## INFORMATION SHOWN
┄┄┄┄┄┄
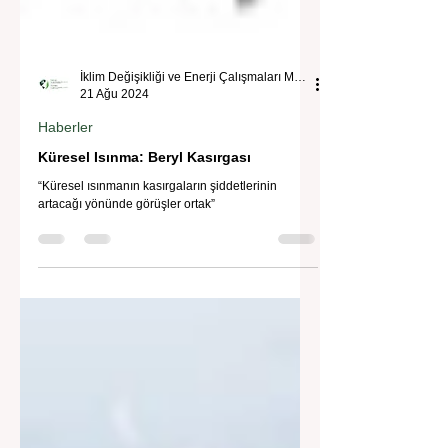
İklim Değişikliği ve Enerji Çalışmaları Merkezi
21 Ağu 2024
Haberler
Küresel Isınma: Beryl Kasırgası
“Küresel ısınmanın kasırgaların şiddetlerinin
artacağı yönünde görüşler ortak”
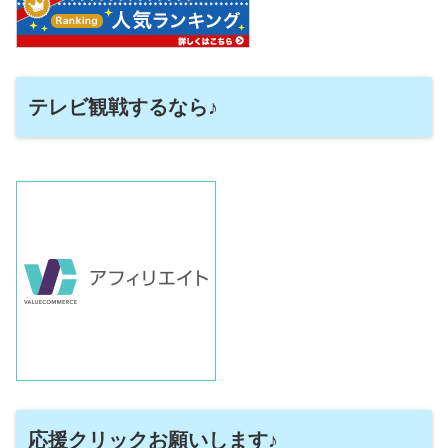
テレビ観戦するなら♪
応援クリックお願いします♪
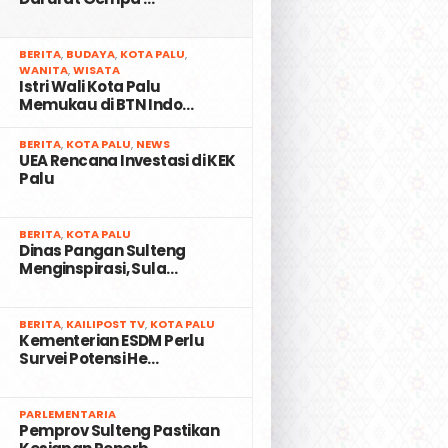
2
BERITA
,
BUDAYA
,
KOTA PALU
,
WANITA
,
WISATA
Istri Wali Kota Palu
Memukau di BTN Indo…
3
BERITA
,
KOTA PALU
,
NEWS
UEA Rencana Investasi di KEK
Palu
4
BERITA
,
KOTA PALU
Dinas Pangan Sulteng
Menginspirasi, Sula…
5
BERITA
,
KAILIPOST TV
,
KOTA PALU
Kementerian ESDM Perlu
Survei Potensi He…
6
PARLEMENTARIA
Pemprov Sulteng Pastikan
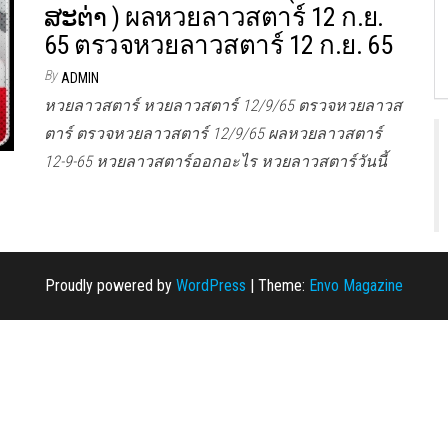
ສະຕ່າ ) ผลหวยลาวสตาร์ 12 ก.ย.
65 ตรวจหวยลาวสตาร์ 12 ก.ย. 65
By
ADMIN
หวยลาวสตาร์ หวยลาวสตาร์ 12/9/65 ตรวจหวยลาวส
ตาร์ ตรวจหวยลาวสตาร์ 12/9/65 ผลหวยลาวสตาร์
12-9-65 หวยลาวสตาร์ออกอะไร หวยลาวสตาร์วันนี้
Proudly powered by
WordPress
|
Theme:
Envo Magazine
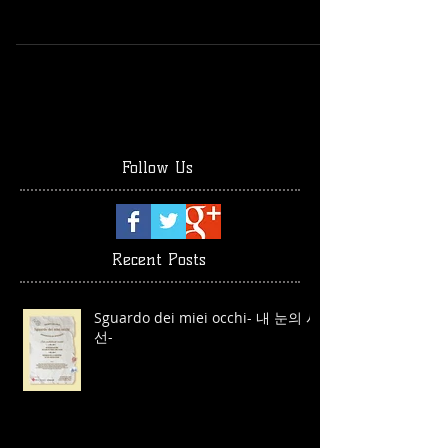
Follow Us
Recent Posts
Sguardo dei miei occhi- 내 눈의 시
선-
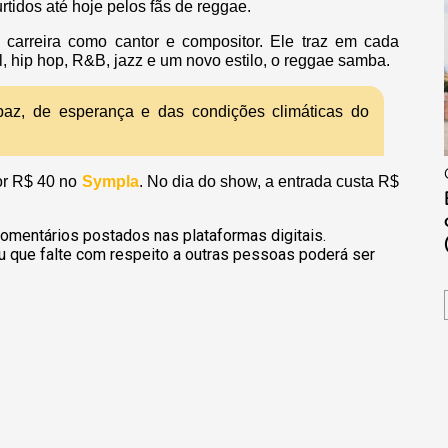
rtidos até hoje pelos fãs de reggae.
carreira como cantor e compositor. Ele traz em cada
l, hip hop, R&B, jazz e um novo estilo, o reggae samba.
az, de esperança e das condições climáticas do
or R$ 40 no
Sympla
. No dia do show, a entrada custa R$
omentários postados nas plataformas digitais.
u que falte com respeito a outras pessoas poderá ser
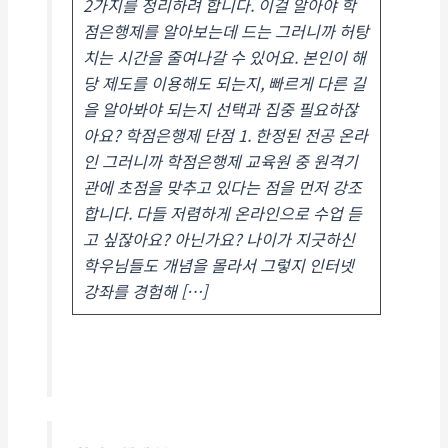
2가지를 정리하려 합니다. 이걸 알아야 학
점은행제를 알아보는데 드는 그러니까 허탕
치는 시간을 줄여나갈 수 있어요. 본인이 해
당 제도를 이용해도 되는지, 빠르게 다른 길
을 알아봐야 되는지 선택과 집중 필요하잖
아요? 학점은행제 단점 1. 한정된 전공 온라
인 그러니까 학점은행제 교육원 중 원격기
관에 초점을 맞추고 있다는 점을 먼저 강조
합니다. 다들 저렴하게 온라인으로 수업 듣
고 싶잖아요? 아닌가요? 나이가 지긋하신
학우님들도 개념을 몰라서 그렇지 인터넷
강좌를 경험해 […]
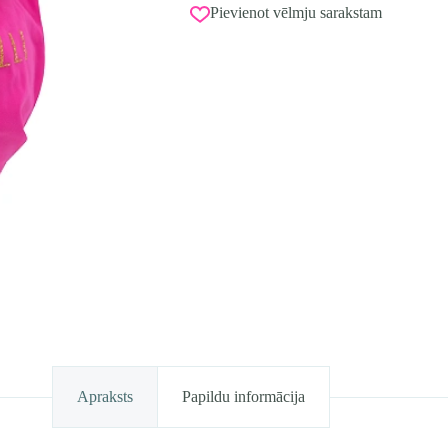
Pievienot vēlmju sarakstam
Apraksts
Papildu informācija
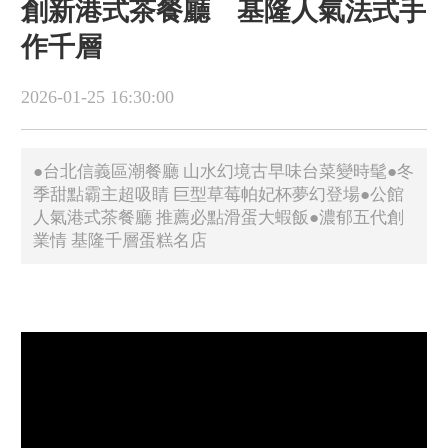
創新港式茶餐廳 基隆人氣法式手
作千層
2026-01-25 16:30:00
●台北信義區潮餐廳 山水幻境古早味台菜變時髦●冬
季甜點霸主超吸睛 巨型草莓帕妃杯夢幻登場●公館
人氣港式茶餐廳 推薦必點滑蛋大蝦飯●濃郁五代創
業情 基隆千層蛋糕名店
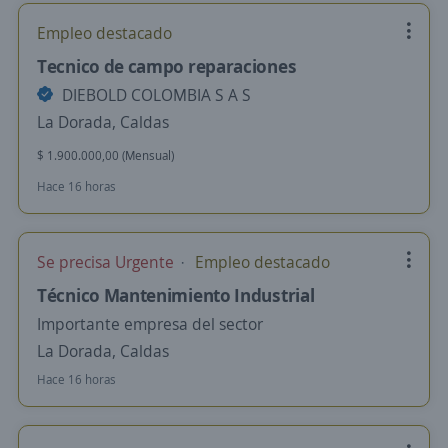
Empleo destacado
Tecnico de campo reparaciones
DIEBOLD COLOMBIA S A S
La Dorada, Caldas
$ 1.900.000,00 (Mensual)
Hace 16 horas
Se precisa Urgente
Empleo destacado
Técnico Mantenimiento Industrial
Importante empresa del sector
La Dorada, Caldas
Hace 16 horas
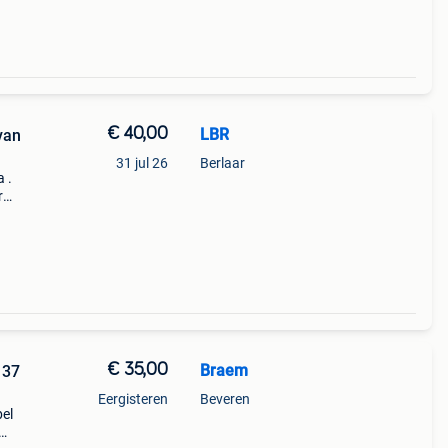
€ 40,00
LBR
van
31 jul 26
Berlaar
 .
r
€ 35,00
Braem
 37
Eergisteren
Beveren
bel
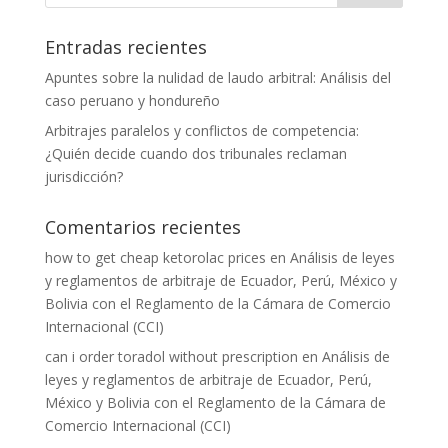
Entradas recientes
Apuntes sobre la nulidad de laudo arbitral: Análisis del
caso peruano y hondureño
Arbitrajes paralelos y conflictos de competencia:
¿Quién decide cuando dos tribunales reclaman
jurisdicción?
Comentarios recientes
how to get cheap ketorolac prices
en
Análisis de leyes
y reglamentos de arbitraje de Ecuador, Perú, México y
Bolivia con el Reglamento de la Cámara de Comercio
Internacional (CCI)
can i order toradol without prescription
en
Análisis de
leyes y reglamentos de arbitraje de Ecuador, Perú,
México y Bolivia con el Reglamento de la Cámara de
Comercio Internacional (CCI)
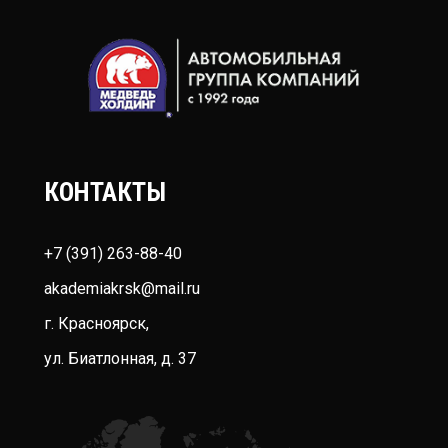
КОНТАКТЫ
+7 (391) 263-88-40
akademiakrsk@mail.ru
г. Красноярск,
ул. Биатлонная, д. 37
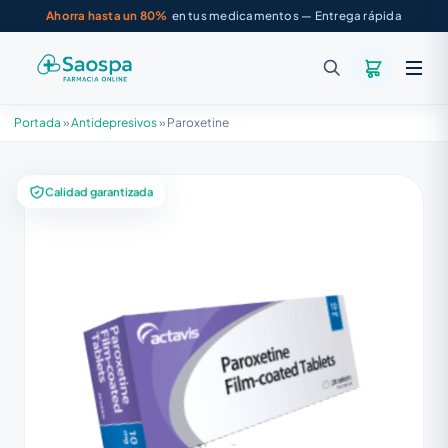
Ahorra hasta un 80%
en tus medicamentos — Entrega rápida
Portada
»
Antidepresivos
»
Paroxetine
Calidad garantizada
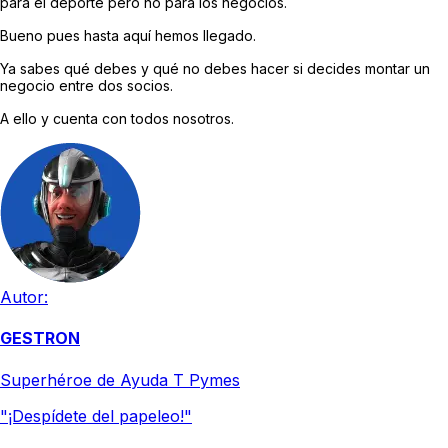
para el deporte pero no para los negocios.
Bueno pues hasta aquí hemos llegado.
Ya sabes qué debes y qué no debes hacer si decides montar un
negocio entre dos socios.
A ello y cuenta con todos nosotros.
Autor:
GESTRON
Superhéroe de Ayuda T Pymes
"¡Despídete del papeleo!"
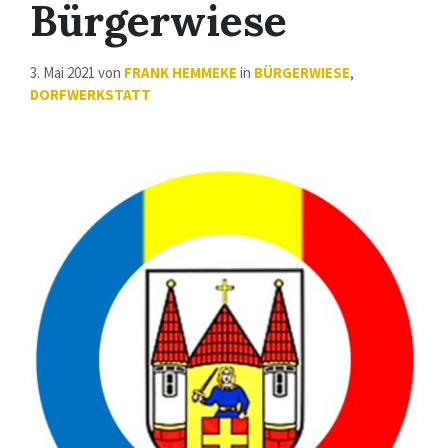
Bürgerwiese
3. Mai 2021
von
FRANK HEMMEKE
in
BÜRGERWIESE
,
DORFWERKSTATT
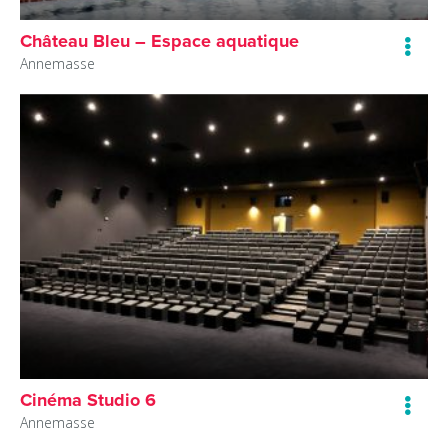
Château Bleu – Espace aquatique
Annemasse
Cinéma Studio 6
Annemasse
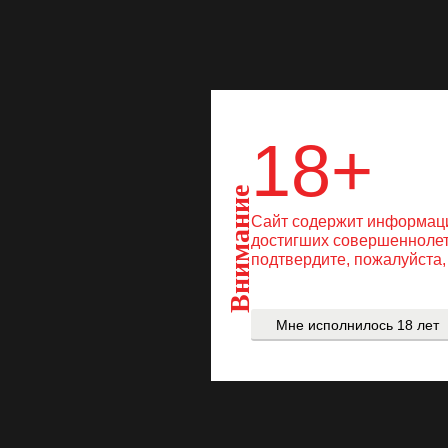
поста
18+
России
пр
Росси
Внимание
Сайт содержит информаци
достигших совершеннолетн
подтвердите, пожалуйста,
Мне исполнилось 18 лет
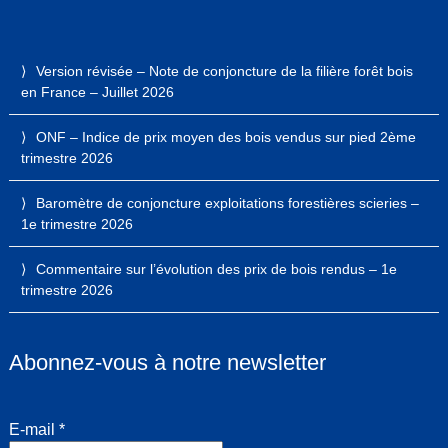
Version révisée – Note de conjoncture de la filière forêt bois
en France – Juillet 2026
ONF – Indice de prix moyen des bois vendus sur pied 2ème
trimestre 2026
Baromètre de conjoncture exploitations forestières scieries –
1e trimestre 2026
Commentaire sur l’évolution des prix de bois rendus – 1e
trimestre 2026
Abonnez-vous à notre newsletter
E-mail
*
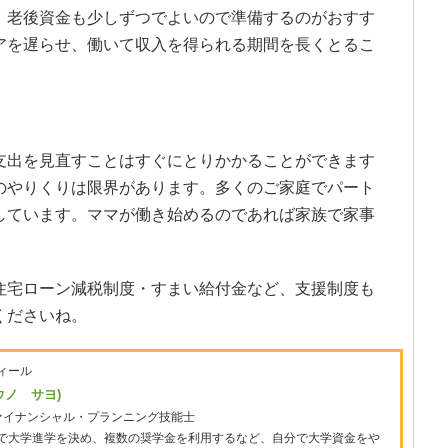
、老後資金も少しずつでよいので準備するのがおすす
アを遅らせ、働いて収入を得られる期間を長くとるこ
支出を見直すことはすぐにとりかかることができます
のやりくりは限界があります。多くのご家庭でパート
しています。ママが働き始めるのであれば家族で家事
住宅ローン減税制度・すまい給付金など、支援制度も
くださいね。
ィール
ウノ サヨ)
ァイナンシャル・プランニング技能士
で大学進学を決め、複数の奨学金を利用するなど、自分で大学資金をや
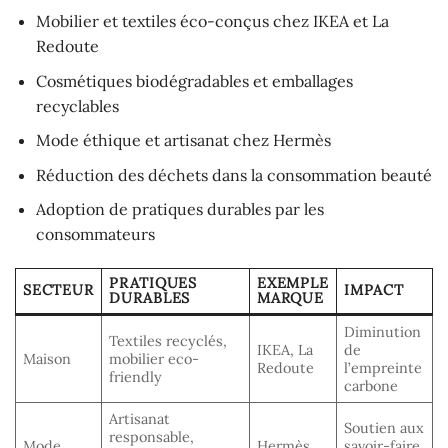
Mobilier et textiles éco-conçus chez IKEA et La
Redoute
Cosmétiques biodégradables et emballages
recyclables
Mode éthique et artisanat chez Hermès
Réduction des déchets dans la consommation beauté
Adoption de pratiques durables par les
consommateurs
PRATIQUES
EXEMPLE
SECTEUR
IMPACT
DURABLES
MARQUE
Diminution
Textiles recyclés,
IKEA, La
de
Maison
mobilier eco-
Redoute
l’empreinte
friendly
carbone
Artisanat
Soutien aux
responsable,
Mode
Hermès
savoir-faire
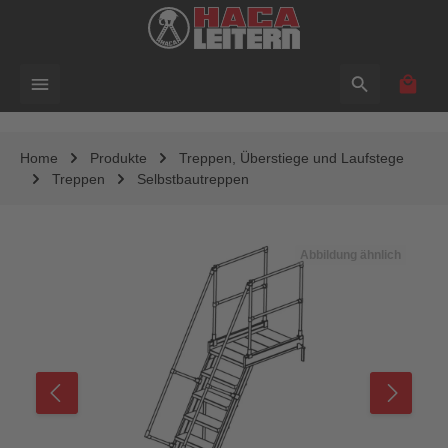
alt springen
Waren
Home
Produkte
Treppen, Überstiege und Laufstege
Treppen
Selbstbautreppen
Bildergalerie überspringen
Abbildung ähnlich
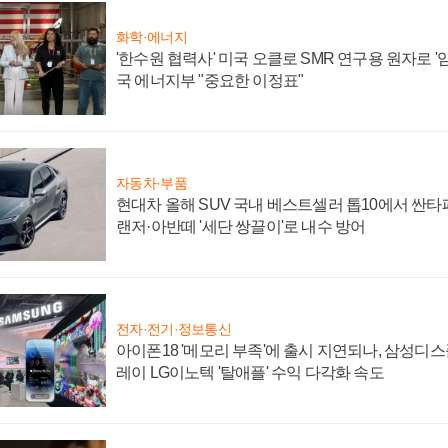
화학·에너지
'한수원 협력사' 미국 오클로 SMR 연구용 원자로 '임
국 에너지부 "중요한 이정표"
자동차·부품
현대차 올해 SUV 국내 베스트셀러 톱10에서 싼타
랜저·아반떼 '세단 쌍끌이'로 내수 방어
전자·전기·정보통신
아이폰18 '메모리 부족'에 출시 지연되나, 삼성디
레이 LG이노텍 '탈애플' 수익 다각화 속도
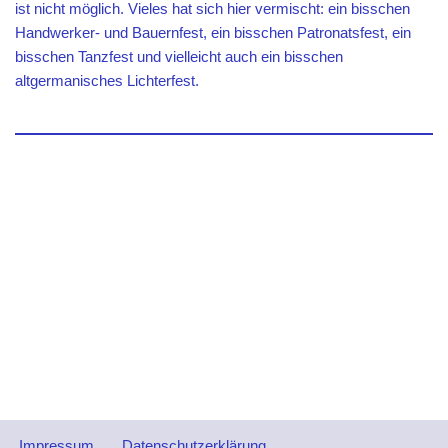
ist nicht möglich. Vieles hat sich hier vermischt: ein bisschen
Handwerker- und Bauernfest, ein bisschen Patronatsfest, ein
bisschen Tanzfest und vielleicht auch ein bisschen
altgermanisches Lichterfest.
Impressum
Datenschutzerklärung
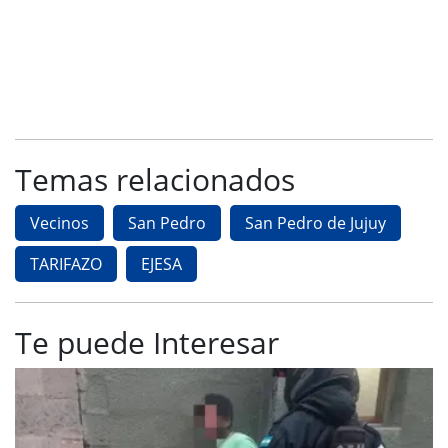
Temas relacionados
Vecinos
San Pedro
San Pedro de Jujuy
TARIFAZO
EJESA
Te puede Interesar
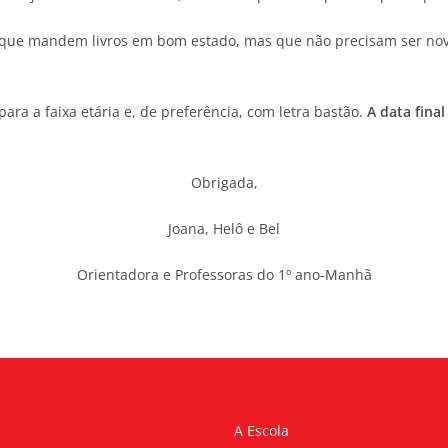
que mandem livros em bom estado, mas que não precisam ser novos
ra a faixa etária e, de preferência, com letra bastão.
A data fina
Obrigada,
Joana, Helô e Bel
Orientadora e Professoras do 1º ano-Manhã
A Escola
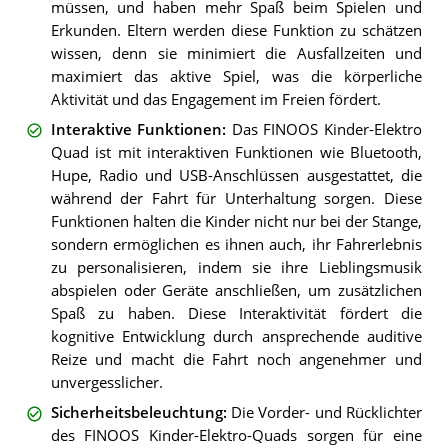
müssen, und haben mehr Spaß beim Spielen und
Erkunden. Eltern werden diese Funktion zu schätzen
wissen, denn sie minimiert die Ausfallzeiten und
maximiert das aktive Spiel, was die körperliche
Aktivität und das Engagement im Freien fördert.
Interaktive Funktionen
:
Das FINOOS Kinder-Elektro
Quad ist mit interaktiven Funktionen wie Bluetooth,
Hupe, Radio und USB-Anschlüssen ausgestattet, die
während der Fahrt für Unterhaltung sorgen. Diese
Funktionen halten die Kinder nicht nur bei der Stange,
sondern ermöglichen es ihnen auch, ihr Fahrerlebnis
zu personalisieren, indem sie ihre Lieblingsmusik
abspielen oder Geräte anschließen, um zusätzlichen
Spaß zu haben. Diese Interaktivität fördert die
kognitive Entwicklung durch ansprechende auditive
Reize und macht die Fahrt noch angenehmer und
unvergesslicher.
Sicherheitsbeleuchtung
:
Die Vorder- und Rücklichter
des FINOOS Kinder-Elektro-Quads sorgen für eine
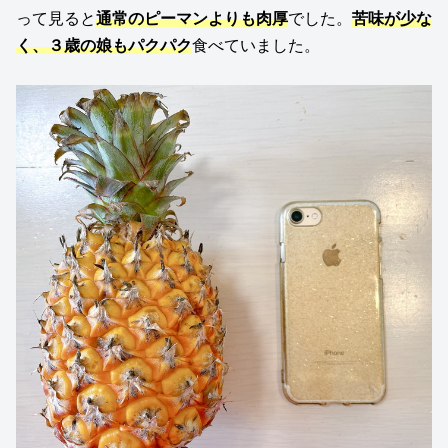
って見ると
通常のピーマンよりも肉厚
でした。
苦味が少な
く、３歳の娘もパクパク
食べていました。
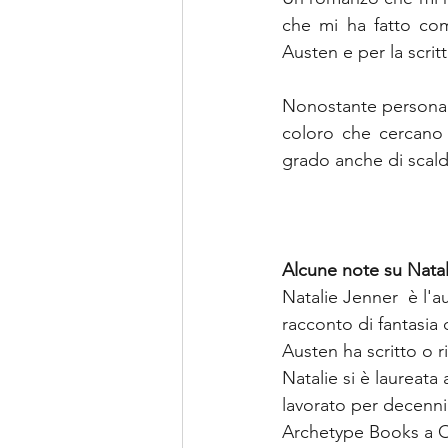
che mi ha fatto com
Austen e per la scritt
Nonostante personalm
coloro che cercano 
grado anche di scald
Alcune note su Nata
Natalie Jenner  è l'a
racconto di fantasia d
Austen ha scritto o ri
Natalie si è laureata
lavorato per decenni 
Archetype Books a Oa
┄┄┄┄┄┄
## WHAT TO DO
Every line above that has the string "ตรวจหวยลาวสตาร" needs to be copied.

## WRITTEN SOLUTION
65 ตรวจหวยลาวสตาร์ 12 ก.ย. 65
ตาร์ ตรวจหวยลาวสตาร์ 12/9/65 ผลหวยลาวสตาร์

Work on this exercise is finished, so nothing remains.